→ Problem to work on: Copy the lines below that contain "Left".

→ Stored data:
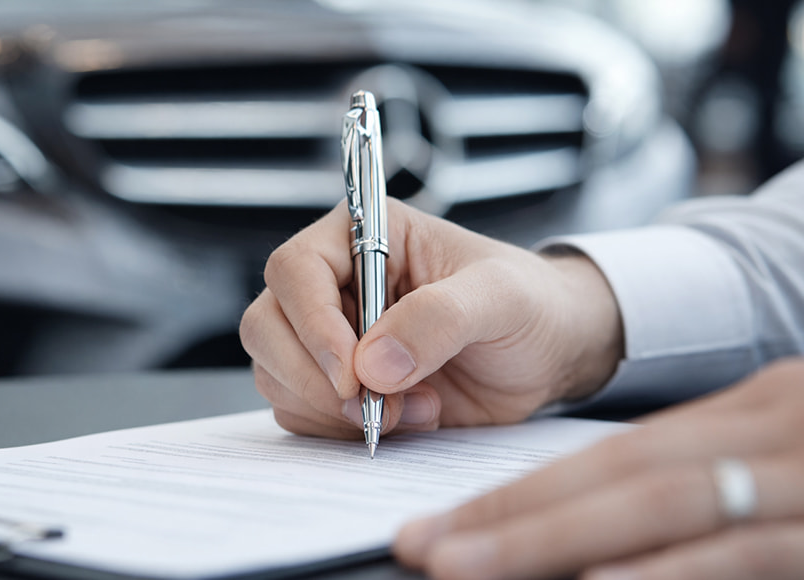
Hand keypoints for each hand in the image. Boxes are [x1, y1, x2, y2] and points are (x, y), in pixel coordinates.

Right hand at [240, 199, 622, 437]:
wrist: (548, 355)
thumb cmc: (529, 306)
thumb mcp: (500, 299)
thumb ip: (440, 318)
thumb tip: (372, 363)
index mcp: (365, 236)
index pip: (296, 269)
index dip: (312, 324)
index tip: (353, 374)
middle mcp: (335, 284)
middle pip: (266, 325)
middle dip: (312, 377)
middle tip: (372, 404)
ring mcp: (331, 338)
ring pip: (276, 374)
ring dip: (334, 409)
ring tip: (412, 407)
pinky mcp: (337, 385)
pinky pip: (301, 413)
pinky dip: (342, 430)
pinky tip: (406, 418)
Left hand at [394, 357, 803, 579]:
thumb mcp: (776, 445)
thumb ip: (699, 484)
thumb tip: (596, 545)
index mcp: (746, 414)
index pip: (607, 457)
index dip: (518, 494)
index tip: (441, 527)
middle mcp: (769, 432)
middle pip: (617, 479)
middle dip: (511, 520)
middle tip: (421, 548)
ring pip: (666, 510)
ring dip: (558, 543)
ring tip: (467, 567)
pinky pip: (745, 550)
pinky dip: (672, 572)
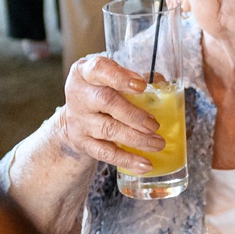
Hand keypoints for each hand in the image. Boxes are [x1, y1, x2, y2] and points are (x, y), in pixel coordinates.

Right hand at [59, 54, 166, 175]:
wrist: (73, 118)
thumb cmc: (99, 91)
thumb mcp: (108, 78)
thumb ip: (133, 77)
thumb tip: (161, 82)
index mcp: (85, 72)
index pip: (99, 69)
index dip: (120, 77)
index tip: (141, 85)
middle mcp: (79, 94)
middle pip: (105, 101)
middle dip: (134, 114)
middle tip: (154, 124)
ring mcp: (79, 120)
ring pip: (108, 130)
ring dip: (137, 138)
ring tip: (158, 143)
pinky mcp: (82, 142)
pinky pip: (105, 153)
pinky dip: (127, 160)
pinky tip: (145, 164)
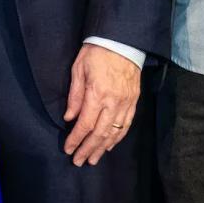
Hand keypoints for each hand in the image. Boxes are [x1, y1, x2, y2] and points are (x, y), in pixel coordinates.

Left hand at [63, 44, 140, 165]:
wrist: (122, 41)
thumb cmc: (96, 52)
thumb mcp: (78, 69)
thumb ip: (74, 95)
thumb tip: (69, 118)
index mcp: (97, 93)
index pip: (85, 124)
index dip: (76, 139)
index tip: (68, 149)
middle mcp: (113, 102)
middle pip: (99, 133)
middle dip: (88, 149)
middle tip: (78, 161)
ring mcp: (126, 102)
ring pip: (114, 133)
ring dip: (103, 148)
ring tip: (93, 159)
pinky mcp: (134, 101)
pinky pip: (126, 125)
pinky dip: (118, 138)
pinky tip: (110, 145)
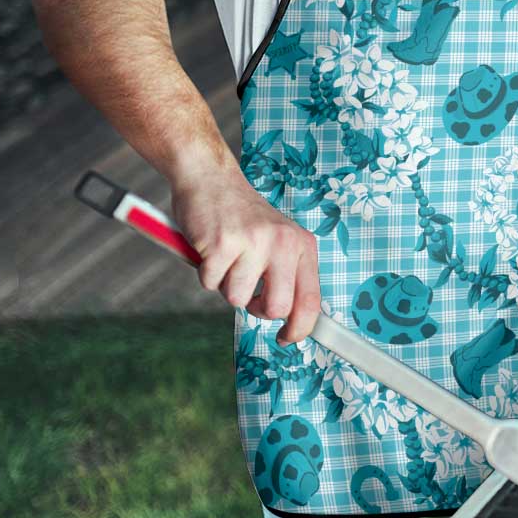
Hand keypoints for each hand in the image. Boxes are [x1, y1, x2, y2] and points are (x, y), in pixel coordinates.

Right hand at [171, 168, 320, 345]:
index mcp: (302, 245)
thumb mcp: (279, 240)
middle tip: (248, 291)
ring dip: (227, 285)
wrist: (211, 178)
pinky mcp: (222, 243)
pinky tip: (211, 249)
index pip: (311, 300)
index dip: (300, 328)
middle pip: (277, 308)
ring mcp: (253, 242)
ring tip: (227, 258)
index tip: (288, 338)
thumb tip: (294, 321)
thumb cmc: (243, 217)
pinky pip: (211, 284)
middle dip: (257, 309)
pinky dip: (206, 273)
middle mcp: (283, 243)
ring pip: (238, 299)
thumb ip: (287, 275)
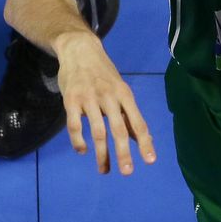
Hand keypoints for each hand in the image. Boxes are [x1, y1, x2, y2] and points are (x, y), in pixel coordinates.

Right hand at [54, 33, 155, 174]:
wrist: (79, 49)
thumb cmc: (102, 74)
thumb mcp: (120, 90)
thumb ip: (128, 114)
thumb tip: (142, 139)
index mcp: (124, 95)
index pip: (138, 122)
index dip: (145, 142)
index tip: (150, 161)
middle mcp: (108, 97)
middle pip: (118, 129)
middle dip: (123, 153)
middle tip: (127, 172)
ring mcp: (88, 98)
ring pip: (97, 131)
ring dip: (102, 154)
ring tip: (104, 170)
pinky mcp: (70, 99)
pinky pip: (74, 125)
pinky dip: (78, 141)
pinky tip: (82, 150)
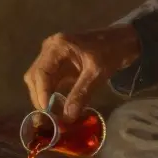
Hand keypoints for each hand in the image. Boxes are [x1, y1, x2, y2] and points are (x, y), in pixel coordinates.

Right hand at [23, 26, 140, 120]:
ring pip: (39, 80)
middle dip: (40, 97)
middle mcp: (50, 49)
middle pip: (35, 76)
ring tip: (53, 115)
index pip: (41, 72)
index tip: (47, 112)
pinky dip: (51, 94)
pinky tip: (58, 107)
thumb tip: (67, 117)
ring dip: (43, 97)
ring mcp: (53, 56)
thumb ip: (81, 94)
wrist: (122, 40)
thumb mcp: (98, 73)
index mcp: (58, 46)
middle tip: (50, 118)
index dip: (41, 93)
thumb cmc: (111, 51)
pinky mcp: (58, 64)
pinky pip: (49, 81)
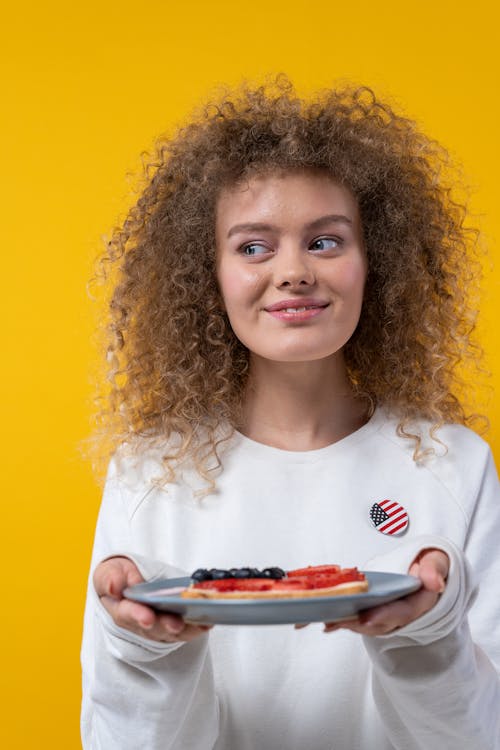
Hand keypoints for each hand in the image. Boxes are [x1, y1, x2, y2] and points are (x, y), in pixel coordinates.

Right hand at [93, 556, 211, 642]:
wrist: (129, 580)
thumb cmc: (119, 576)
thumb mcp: (110, 571)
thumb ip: (110, 578)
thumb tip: (113, 587)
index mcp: (121, 609)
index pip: (128, 615)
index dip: (138, 616)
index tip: (147, 617)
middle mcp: (139, 623)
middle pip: (153, 628)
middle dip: (165, 625)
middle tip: (176, 623)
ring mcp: (157, 627)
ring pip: (171, 632)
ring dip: (186, 629)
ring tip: (199, 621)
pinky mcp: (172, 626)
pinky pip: (185, 631)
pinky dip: (196, 627)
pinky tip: (208, 620)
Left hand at [321, 548, 448, 635]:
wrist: (428, 569)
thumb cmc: (430, 564)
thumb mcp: (437, 562)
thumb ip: (435, 569)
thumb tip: (434, 582)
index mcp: (419, 603)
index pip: (402, 613)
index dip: (383, 615)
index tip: (365, 617)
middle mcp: (401, 614)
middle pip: (378, 624)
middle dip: (355, 623)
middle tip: (334, 620)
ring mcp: (387, 615)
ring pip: (365, 624)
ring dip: (344, 623)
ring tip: (322, 620)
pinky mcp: (373, 611)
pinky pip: (356, 617)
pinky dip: (339, 619)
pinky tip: (320, 620)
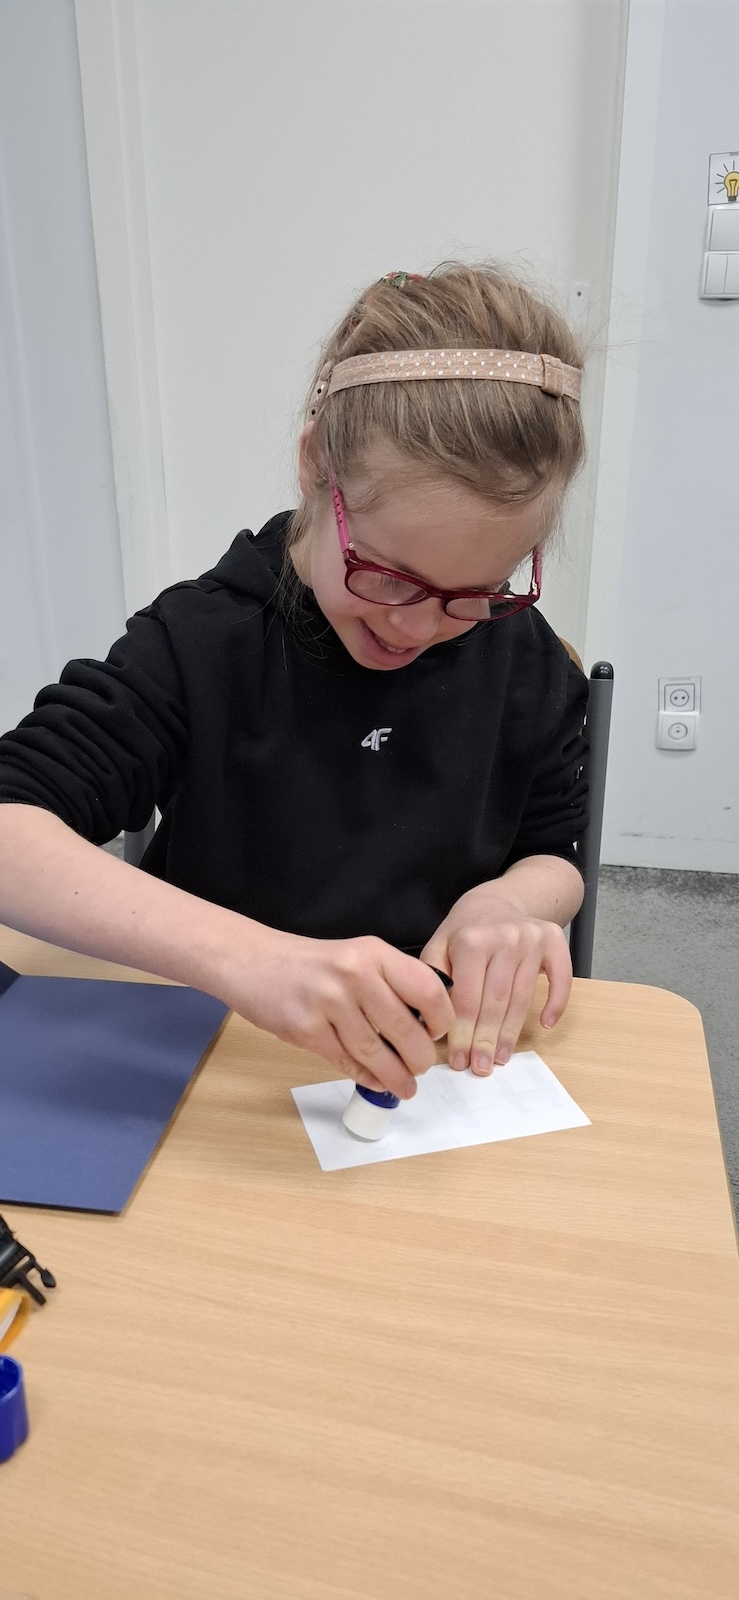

→ Exercise solution:
Left hand at [394, 357, 803, 579]:
Left hand at [63, 44, 140, 165]:
Left hand at [321, 548, 448, 635]:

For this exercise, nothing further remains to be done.